As noble Lords have mentioned, the UN has warned that progress towards the sustainable development goals has ground to a halt and in some cases been reversed. Over the last year, the prospect of achieving the 16th sustainable development goal of

“peaceful and inclusive societies”

for sustainable development, and

“access to justice for all”

has seemed even further out of reach as war in the Middle East has become broader and deeper, and multiple conflicts in Africa have also worsened.

With religious differences front and centre of the conflict in the Middle East, as with many others around the world, it may seem at first glance that religion is an obstacle to achieving the sustainable development goals. I have been told this quite often by those who work in development and peacekeeping. However, because of the potential for faith to divide, it is especially important for us to support the efforts of faith groups around the world who seek peace and reconciliation, in order truly to see sustainable development.
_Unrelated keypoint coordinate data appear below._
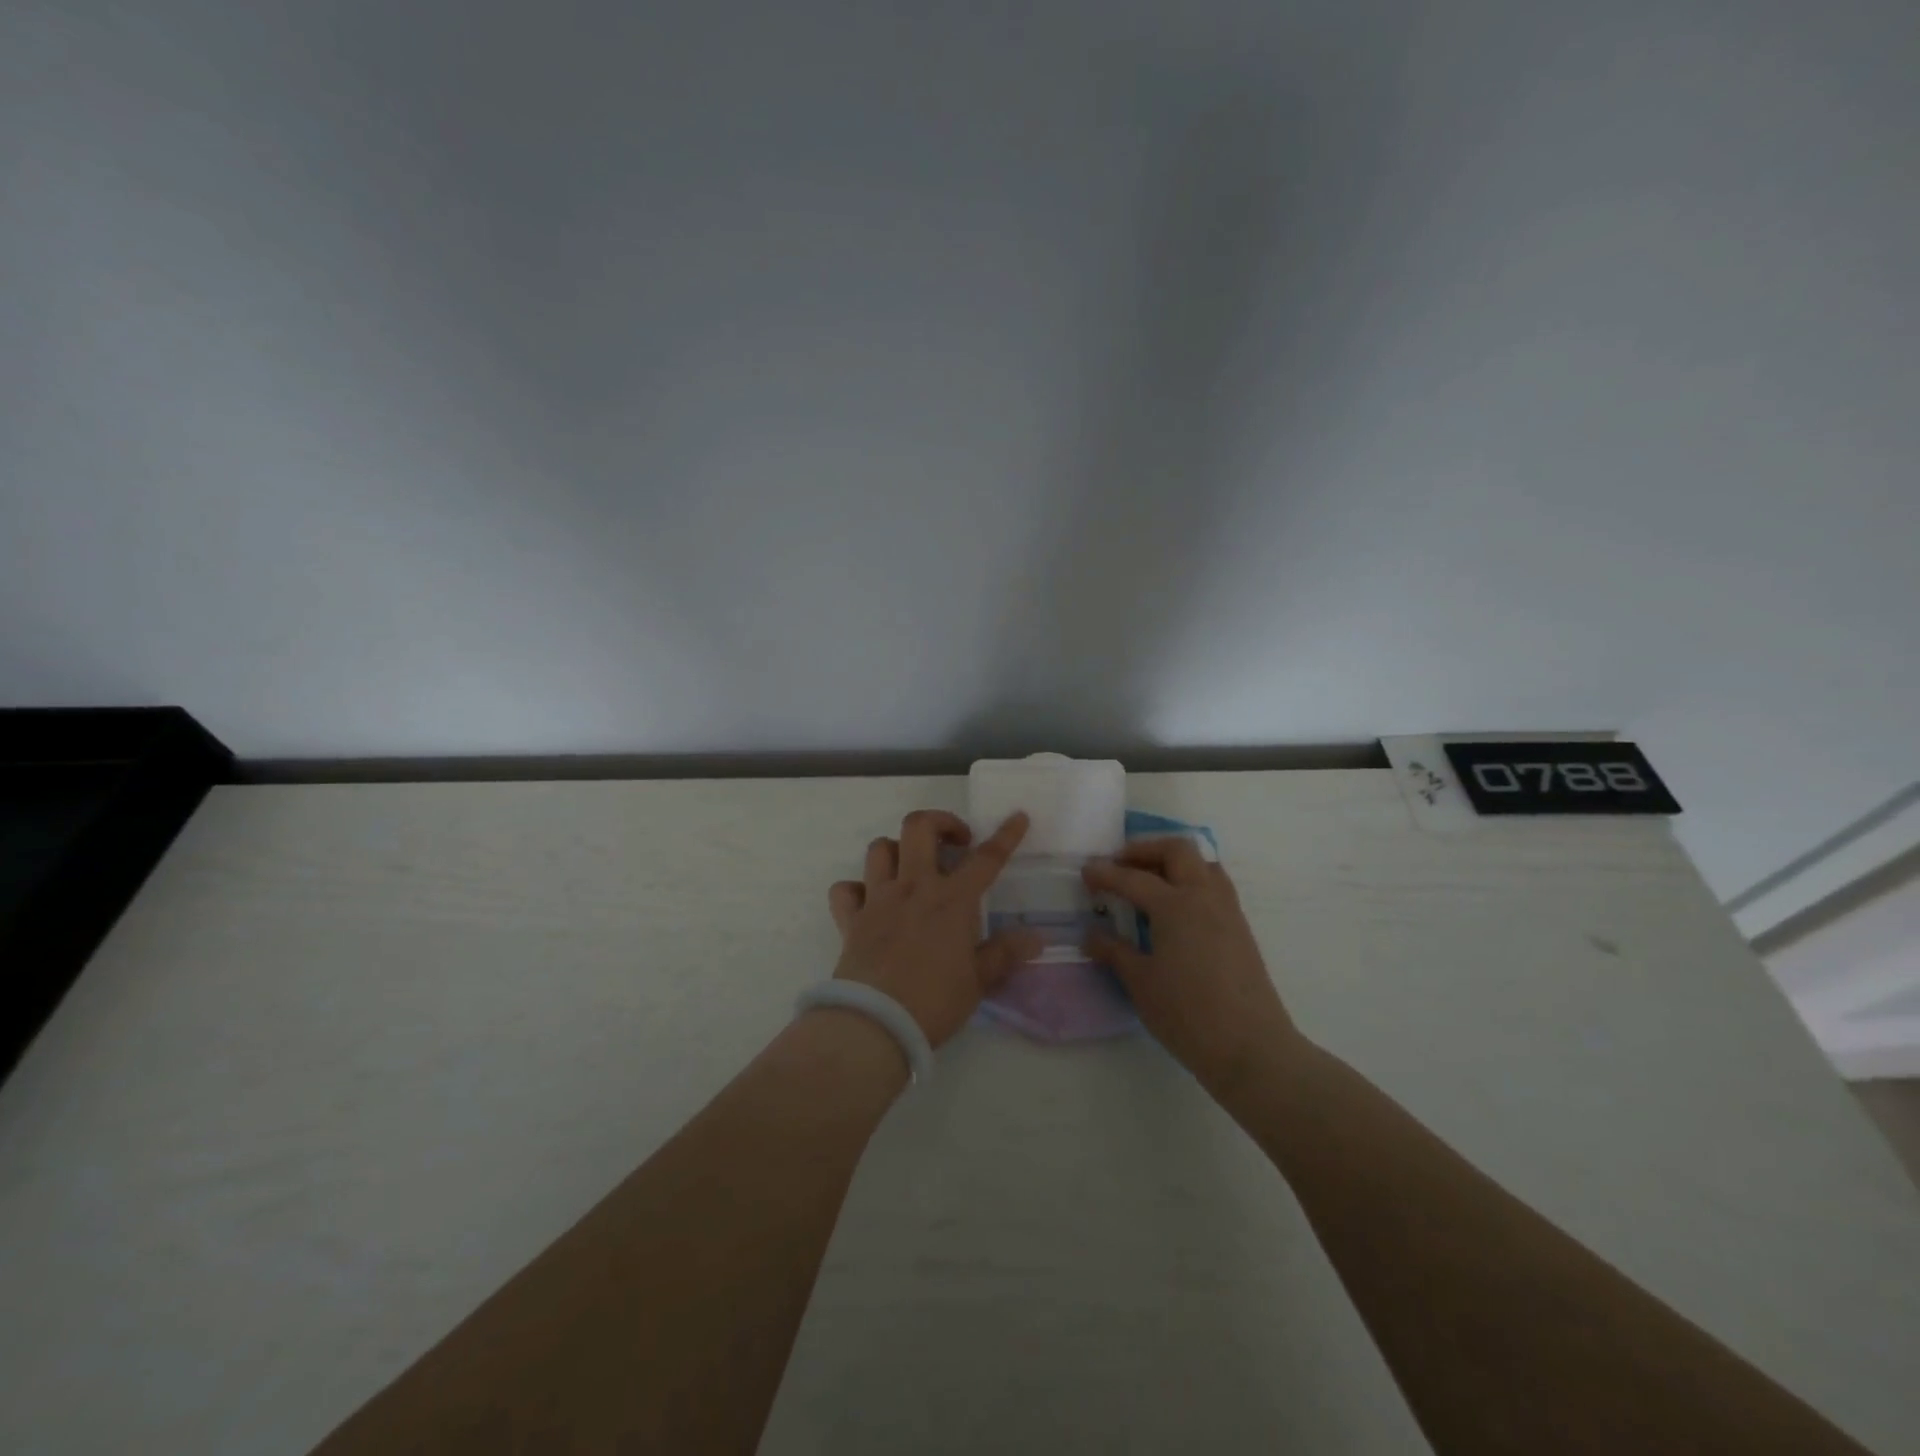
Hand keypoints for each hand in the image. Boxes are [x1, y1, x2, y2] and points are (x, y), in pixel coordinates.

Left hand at [826, 810, 1043, 1047]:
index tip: (1017, 816)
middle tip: (955, 842)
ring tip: (911, 868)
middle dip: (940, 822)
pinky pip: (845, 889)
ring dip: (897, 850)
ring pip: (879, 848)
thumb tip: (1037, 938)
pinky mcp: (851, 919)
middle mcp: (913, 887)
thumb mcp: (978, 981)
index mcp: (952, 900)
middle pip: (919, 828)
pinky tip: (868, 902)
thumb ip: (1005, 954)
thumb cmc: (934, 1002)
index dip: (1005, 835)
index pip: (986, 859)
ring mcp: (878, 899)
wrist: (875, 1024)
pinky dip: (856, 889)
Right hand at [1082, 838, 1298, 1092]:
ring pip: (1202, 863)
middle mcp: (1204, 896)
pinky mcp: (1240, 928)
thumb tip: (1091, 934)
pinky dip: (1191, 880)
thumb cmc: (1188, 1014)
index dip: (1105, 873)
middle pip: (1176, 851)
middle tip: (1119, 865)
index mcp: (1176, 905)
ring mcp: (1228, 910)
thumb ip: (1114, 951)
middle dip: (1144, 850)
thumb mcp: (1141, 983)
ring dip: (1173, 862)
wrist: (1251, 1048)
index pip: (1133, 878)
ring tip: (1149, 880)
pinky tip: (1176, 907)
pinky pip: (1215, 885)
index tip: (1085, 872)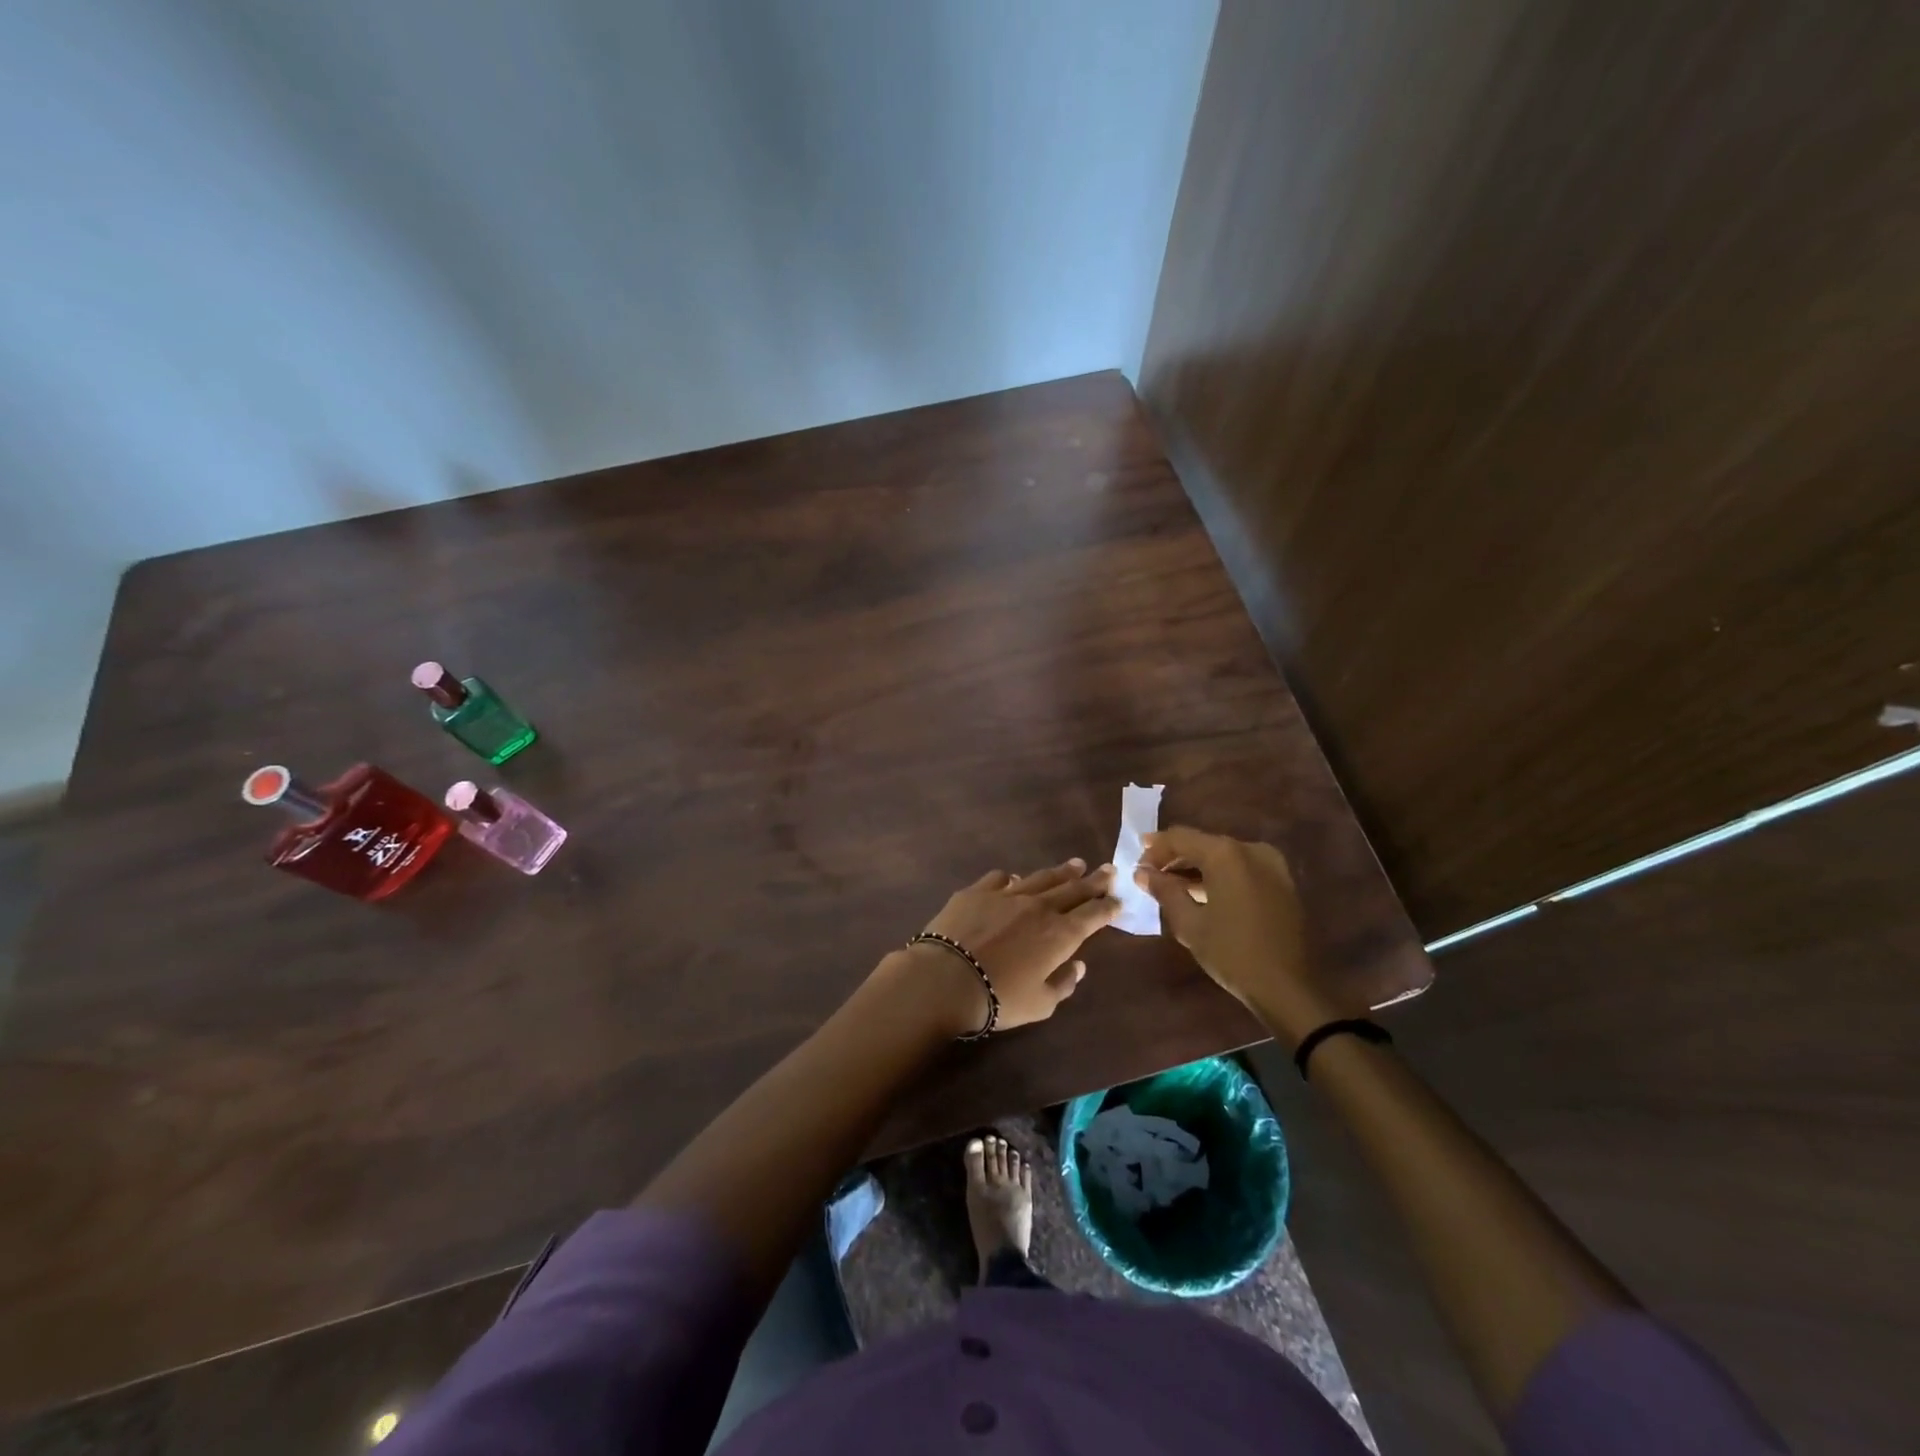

There are examples of such initiatives all around the world, from Northern Ireland to Nigeria, advocating for peace, de-escalating tensions and healing the wounds left by conflict, so that communities can experience lasting peace. For instance, the South Sudan Council of Churches has played a crucial role in peacebuilding efforts since the outbreak of civil war, serving as a mediator, brokering ceasefires and peace agreements, and providing humanitarian aid and many other things, leading to reconciliation at high level and at grass roots, although there is a long way still to go. In countries such as Nigeria, Bosnia and Herzegovina, interfaith networks help foster understanding between different religious groups, bringing people of different faiths together to work for a common understanding and to stop conflicts spiralling out of control.

As anyone who has been involved in conflict resolution and reconciliation work will know, these efforts, as valuable and precious as they are, are not always popular and their fruits can be fragile. The new Government have outlined their commitment to reconnecting Britain, strengthening our reputation on the international stage and our moral leadership in humanitarian crises. I would be interested to hear what they are planning from the White Paper that was published last year. As they develop their own foreign policy, I urge them to champion and invest in locally led interfaith and reconciliation programmes at home and abroad. This is because, quite simply, Britain is connected. As we saw so clearly in the summer, our communities are not insulated from the impact of conflicts elsewhere in the world. Promoting peace and reconciliation across religious difference in other countries can help to make the UK a safer and more cohesive society, just as supporting interfaith efforts here in Britain can in turn serve as a model and inspiration for others.

This I know is an ambitious project, but one that would be markedly more feasible with proper use of our overseas development aid budget, as I think every speaker has mentioned so far. So, like many other noble Lords, I would like to see it restored to 0.7% of gross national income. The Government have suggested that they will do so when fiscal circumstances allow. That is to miss the point of setting the budget as a percentage of GNI—which means that we spend more when our economy is doing better and less when it is under greater strain. Nevertheless, in the meantime I urge the Government to commit to moving their spending on housing asylum seekers and refugees from the overseas development aid budget to the Home Office, and spending ODA where it is most needed, which is overseas, as the name implies.

I conclude with the thought that conflict has the potential to reverse the progress made across all the sustainable development goals. So I urge this Government to be courageous in standing with and resourcing those seeking peace and reconciliation, even where it seems most hopeless.